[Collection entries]
:::::

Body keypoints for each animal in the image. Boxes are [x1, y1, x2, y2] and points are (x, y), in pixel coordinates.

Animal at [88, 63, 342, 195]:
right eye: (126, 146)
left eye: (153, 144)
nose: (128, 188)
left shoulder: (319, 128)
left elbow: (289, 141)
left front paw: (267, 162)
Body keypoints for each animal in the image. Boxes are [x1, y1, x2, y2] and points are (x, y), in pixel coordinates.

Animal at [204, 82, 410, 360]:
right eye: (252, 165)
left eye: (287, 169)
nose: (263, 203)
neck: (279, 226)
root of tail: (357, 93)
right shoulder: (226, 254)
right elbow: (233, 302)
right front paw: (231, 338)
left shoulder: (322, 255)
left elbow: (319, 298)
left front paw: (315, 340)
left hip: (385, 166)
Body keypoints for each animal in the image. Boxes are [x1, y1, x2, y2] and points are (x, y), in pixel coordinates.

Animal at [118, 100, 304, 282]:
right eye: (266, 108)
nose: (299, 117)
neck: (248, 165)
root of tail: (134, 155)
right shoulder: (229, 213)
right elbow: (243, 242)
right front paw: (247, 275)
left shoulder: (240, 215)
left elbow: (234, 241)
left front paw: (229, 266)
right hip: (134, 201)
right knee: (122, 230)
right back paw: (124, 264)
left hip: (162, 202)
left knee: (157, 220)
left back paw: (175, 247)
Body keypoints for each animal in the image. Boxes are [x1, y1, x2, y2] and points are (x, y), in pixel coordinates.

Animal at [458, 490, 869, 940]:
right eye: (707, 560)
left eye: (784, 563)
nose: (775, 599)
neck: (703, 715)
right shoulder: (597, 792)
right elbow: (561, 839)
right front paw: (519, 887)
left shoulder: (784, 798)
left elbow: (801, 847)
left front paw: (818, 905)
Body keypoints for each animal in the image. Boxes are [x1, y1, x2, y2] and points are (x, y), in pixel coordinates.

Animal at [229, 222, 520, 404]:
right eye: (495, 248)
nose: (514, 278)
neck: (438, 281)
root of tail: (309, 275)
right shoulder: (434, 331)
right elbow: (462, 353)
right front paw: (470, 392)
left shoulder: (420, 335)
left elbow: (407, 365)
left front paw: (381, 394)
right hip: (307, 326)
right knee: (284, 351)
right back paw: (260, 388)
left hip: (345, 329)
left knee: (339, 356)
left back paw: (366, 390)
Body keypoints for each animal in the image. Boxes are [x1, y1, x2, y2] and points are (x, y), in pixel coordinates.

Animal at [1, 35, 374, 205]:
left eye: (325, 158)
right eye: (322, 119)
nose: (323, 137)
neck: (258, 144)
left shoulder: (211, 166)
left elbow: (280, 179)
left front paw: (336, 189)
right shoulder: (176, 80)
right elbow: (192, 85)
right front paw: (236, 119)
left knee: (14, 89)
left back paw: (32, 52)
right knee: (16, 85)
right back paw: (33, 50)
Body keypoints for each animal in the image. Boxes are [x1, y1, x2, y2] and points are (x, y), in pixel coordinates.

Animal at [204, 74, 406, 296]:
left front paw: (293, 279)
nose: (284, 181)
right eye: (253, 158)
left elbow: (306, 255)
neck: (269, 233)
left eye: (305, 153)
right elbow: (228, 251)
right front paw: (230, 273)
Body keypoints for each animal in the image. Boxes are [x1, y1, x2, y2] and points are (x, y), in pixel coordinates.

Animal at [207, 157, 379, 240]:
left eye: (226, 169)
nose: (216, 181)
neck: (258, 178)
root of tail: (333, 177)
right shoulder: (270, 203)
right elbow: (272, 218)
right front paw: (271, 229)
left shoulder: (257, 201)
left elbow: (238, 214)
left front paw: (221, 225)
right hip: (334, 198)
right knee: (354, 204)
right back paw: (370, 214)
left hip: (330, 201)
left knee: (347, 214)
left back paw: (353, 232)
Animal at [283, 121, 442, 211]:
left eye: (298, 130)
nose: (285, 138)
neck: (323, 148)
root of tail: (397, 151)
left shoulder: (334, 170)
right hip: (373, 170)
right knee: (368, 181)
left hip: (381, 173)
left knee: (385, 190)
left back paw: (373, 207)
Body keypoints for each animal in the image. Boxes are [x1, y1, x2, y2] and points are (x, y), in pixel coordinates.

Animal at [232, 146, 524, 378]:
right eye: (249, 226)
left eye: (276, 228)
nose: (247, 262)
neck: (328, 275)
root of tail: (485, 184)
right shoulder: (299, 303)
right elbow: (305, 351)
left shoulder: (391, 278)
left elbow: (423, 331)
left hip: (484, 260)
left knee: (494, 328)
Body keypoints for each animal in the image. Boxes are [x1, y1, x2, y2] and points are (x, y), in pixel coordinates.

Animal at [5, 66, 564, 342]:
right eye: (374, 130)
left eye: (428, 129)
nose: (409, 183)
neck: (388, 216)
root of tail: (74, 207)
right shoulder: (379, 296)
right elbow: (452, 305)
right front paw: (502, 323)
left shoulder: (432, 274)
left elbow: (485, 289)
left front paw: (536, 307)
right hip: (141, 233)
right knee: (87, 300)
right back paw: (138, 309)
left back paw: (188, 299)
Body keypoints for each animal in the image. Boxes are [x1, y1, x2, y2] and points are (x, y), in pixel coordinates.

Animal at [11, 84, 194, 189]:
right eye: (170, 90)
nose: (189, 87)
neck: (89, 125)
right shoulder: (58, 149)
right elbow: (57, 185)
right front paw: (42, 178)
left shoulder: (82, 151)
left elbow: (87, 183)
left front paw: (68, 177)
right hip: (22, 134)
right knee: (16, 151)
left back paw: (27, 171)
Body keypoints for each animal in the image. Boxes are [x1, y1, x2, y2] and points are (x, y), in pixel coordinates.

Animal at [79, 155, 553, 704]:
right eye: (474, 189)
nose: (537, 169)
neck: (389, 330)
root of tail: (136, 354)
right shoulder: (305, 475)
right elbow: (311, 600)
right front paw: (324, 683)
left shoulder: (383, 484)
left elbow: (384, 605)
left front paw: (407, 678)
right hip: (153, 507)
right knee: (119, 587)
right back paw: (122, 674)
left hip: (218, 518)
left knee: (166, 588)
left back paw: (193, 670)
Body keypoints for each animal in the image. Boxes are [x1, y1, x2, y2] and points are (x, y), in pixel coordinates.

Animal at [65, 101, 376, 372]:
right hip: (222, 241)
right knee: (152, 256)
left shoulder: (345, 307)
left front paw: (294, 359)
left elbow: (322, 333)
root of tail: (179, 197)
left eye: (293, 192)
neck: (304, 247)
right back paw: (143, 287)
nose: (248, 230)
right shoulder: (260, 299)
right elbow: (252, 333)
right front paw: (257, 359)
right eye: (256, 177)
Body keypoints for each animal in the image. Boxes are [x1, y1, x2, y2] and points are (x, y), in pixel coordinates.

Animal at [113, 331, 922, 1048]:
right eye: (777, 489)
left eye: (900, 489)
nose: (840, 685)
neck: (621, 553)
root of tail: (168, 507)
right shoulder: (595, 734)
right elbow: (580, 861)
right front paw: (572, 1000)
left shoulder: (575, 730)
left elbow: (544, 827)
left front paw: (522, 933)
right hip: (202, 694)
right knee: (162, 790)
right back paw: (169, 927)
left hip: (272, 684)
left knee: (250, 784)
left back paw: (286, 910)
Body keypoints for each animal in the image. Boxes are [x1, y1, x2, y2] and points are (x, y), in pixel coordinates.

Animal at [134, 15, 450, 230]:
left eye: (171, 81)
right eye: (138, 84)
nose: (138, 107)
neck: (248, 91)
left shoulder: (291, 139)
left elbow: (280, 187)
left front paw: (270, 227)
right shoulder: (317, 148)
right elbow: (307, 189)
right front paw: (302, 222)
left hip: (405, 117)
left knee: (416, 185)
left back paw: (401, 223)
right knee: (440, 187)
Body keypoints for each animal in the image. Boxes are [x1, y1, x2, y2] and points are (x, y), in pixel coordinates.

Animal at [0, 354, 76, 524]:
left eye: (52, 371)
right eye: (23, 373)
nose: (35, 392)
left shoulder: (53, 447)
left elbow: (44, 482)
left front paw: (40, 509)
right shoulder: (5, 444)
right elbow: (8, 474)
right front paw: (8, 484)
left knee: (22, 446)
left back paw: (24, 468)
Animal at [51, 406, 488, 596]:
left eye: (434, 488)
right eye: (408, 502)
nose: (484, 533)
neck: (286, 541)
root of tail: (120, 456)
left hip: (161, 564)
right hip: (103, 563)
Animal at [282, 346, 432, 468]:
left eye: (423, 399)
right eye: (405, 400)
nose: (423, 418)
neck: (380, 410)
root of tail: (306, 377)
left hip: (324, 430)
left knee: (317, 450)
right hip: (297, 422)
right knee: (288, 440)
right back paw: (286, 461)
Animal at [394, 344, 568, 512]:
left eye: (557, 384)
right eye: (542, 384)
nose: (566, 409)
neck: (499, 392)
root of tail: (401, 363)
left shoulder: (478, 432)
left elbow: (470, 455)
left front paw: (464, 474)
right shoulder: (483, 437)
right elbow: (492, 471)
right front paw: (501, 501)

:::::

**Work item:**
Please return exactly the lines from the opening line of the data above through the line with "left knee: (157, 220)", both included and nothing else.

**Reply:**
Body keypoints for each animal in the image. Boxes are [x1, y1, x2, y2] and points are (x, y), in pixel coordinates.

Animal at [88, 63, 342, 195]:
right eye: (126, 146)
left eye: (153, 144)
nose: (128, 188)
left shoulder: (319, 128)
left elbow: (289, 141)
left front paw: (267, 162)
Body keypoints for each animal in the image. Boxes are [x1, y1, x2, y2] and points are (x, y), in pixel coordinates.

Animal at [204, 82, 410, 360]:
right eye: (252, 165)
left eye: (287, 169)
nose: (263, 203)
neck: (279, 226)
root of tail: (357, 93)
right shoulder: (226, 254)
right elbow: (233, 302)
right front paw: (231, 338)
left shoulder: (322, 255)
left elbow: (319, 298)
left front paw: (315, 340)
left hip: (385, 166)
Body keypoints for each animal in the image. Boxes are [x1, y1, x2, y2] and points are (x, y), in pixel coordinates.

Animal at [118, 100, 304, 282]:
right eye: (266, 108)
nose: (299, 117)
neck: (248, 165)
root of tail: (134, 155)
right shoulder: (229, 213)
right elbow: (243, 242)
right front paw: (247, 275)
left shoulder: (240, 215)
left elbow: (234, 241)
left front paw: (229, 266)
right hip: (134, 201)
right knee: (122, 230)
right back paw: (124, 264)
left hip: (162, 202)
left knee: (157, 220)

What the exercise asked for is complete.